BRIEF: Filter the lines below, copying only those with the string "hematoxylin".
-- SOURCE INFORMATION follows --
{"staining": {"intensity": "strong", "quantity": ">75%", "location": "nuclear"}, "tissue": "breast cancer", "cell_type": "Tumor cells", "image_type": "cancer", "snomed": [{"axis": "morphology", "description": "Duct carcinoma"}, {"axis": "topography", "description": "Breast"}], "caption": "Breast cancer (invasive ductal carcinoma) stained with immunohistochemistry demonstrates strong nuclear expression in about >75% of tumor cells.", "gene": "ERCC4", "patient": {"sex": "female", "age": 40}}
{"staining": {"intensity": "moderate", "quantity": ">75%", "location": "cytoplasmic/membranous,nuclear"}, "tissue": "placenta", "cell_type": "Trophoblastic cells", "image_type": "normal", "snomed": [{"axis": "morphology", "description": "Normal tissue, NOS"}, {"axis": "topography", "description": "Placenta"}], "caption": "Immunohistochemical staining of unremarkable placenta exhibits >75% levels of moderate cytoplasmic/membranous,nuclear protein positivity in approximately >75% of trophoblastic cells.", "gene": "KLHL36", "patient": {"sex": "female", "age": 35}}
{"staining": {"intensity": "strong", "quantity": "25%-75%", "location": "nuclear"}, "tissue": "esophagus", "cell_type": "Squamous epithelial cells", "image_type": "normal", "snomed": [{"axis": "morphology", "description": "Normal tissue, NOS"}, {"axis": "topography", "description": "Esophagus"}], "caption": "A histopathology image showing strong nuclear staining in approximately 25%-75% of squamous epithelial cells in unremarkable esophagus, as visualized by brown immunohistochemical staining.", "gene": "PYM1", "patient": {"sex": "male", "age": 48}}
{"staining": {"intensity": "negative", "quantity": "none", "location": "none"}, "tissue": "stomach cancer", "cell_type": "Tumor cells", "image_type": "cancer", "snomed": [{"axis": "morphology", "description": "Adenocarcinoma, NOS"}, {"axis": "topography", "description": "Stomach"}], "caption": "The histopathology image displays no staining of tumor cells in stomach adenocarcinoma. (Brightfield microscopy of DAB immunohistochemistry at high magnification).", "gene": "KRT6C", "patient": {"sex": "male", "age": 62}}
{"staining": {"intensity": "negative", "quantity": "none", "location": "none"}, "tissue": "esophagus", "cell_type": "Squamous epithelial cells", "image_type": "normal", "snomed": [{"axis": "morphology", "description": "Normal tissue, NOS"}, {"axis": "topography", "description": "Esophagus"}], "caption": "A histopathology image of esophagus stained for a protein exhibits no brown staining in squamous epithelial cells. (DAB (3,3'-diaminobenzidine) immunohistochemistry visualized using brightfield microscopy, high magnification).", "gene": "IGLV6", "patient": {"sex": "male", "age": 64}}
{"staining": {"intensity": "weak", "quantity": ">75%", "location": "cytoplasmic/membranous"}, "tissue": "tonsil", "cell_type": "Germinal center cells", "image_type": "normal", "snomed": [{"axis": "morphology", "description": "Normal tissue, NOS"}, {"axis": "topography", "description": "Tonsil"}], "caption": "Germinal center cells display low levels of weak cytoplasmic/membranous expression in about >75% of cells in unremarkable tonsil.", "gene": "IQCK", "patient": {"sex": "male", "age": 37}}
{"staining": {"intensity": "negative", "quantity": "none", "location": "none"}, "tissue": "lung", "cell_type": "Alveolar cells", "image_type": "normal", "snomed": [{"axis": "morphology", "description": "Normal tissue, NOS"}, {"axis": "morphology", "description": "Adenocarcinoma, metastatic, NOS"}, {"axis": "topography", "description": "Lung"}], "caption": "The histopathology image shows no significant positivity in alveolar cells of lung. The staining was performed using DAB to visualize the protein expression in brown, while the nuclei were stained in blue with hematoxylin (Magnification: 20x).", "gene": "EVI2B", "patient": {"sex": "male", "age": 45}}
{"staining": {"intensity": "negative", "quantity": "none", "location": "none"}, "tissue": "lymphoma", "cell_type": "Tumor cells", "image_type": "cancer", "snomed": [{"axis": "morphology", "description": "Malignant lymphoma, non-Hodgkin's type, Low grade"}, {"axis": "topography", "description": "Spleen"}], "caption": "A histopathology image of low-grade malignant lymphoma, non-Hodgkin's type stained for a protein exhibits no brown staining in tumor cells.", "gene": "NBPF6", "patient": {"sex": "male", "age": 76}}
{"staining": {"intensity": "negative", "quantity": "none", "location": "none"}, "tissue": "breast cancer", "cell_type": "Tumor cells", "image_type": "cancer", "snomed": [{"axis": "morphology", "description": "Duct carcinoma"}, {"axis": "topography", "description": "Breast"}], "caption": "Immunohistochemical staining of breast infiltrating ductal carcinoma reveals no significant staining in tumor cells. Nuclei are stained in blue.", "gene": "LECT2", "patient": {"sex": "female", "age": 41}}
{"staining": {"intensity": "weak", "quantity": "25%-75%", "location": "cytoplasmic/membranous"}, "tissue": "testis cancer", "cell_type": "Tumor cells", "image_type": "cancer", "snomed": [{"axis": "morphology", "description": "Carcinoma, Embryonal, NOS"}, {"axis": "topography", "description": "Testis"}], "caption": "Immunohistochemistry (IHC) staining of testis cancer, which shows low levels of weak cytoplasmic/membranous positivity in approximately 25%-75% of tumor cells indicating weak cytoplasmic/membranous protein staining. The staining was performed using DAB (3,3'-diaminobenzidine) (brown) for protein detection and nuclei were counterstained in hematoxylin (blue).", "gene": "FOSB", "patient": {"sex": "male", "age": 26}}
-- SOURCE INFORMATION concluded --
TASK RESPONSE:
{"staining": {"intensity": "negative", "quantity": "none", "location": "none"}, "tissue": "lung", "cell_type": "Alveolar cells", "image_type": "normal", "snomed": [{"axis": "morphology", "description": "Normal tissue, NOS"}, {"axis": "morphology", "description": "Adenocarcinoma, metastatic, NOS"}, {"axis": "topography", "description": "Lung"}], "caption": "The histopathology image shows no significant positivity in alveolar cells of lung. The staining was performed using DAB to visualize the protein expression in brown, while the nuclei were stained in blue with hematoxylin (Magnification: 20x).", "gene": "EVI2B", "patient": {"sex": "male", "age": 45}}
{"staining": {"intensity": "weak", "quantity": "25%-75%", "location": "cytoplasmic/membranous"}, "tissue": "testis cancer", "cell_type": "Tumor cells", "image_type": "cancer", "snomed": [{"axis": "morphology", "description": "Carcinoma, Embryonal, NOS"}, {"axis": "topography", "description": "Testis"}], "caption": "Immunohistochemistry (IHC) staining of testis cancer, which shows low levels of weak cytoplasmic/membranous positivity in approximately 25%-75% of tumor cells indicating weak cytoplasmic/membranous protein staining. The staining was performed using DAB (3,3'-diaminobenzidine) (brown) for protein detection and nuclei were counterstained in hematoxylin (blue).", "gene": "FOSB", "patient": {"sex": "male", "age": 26}}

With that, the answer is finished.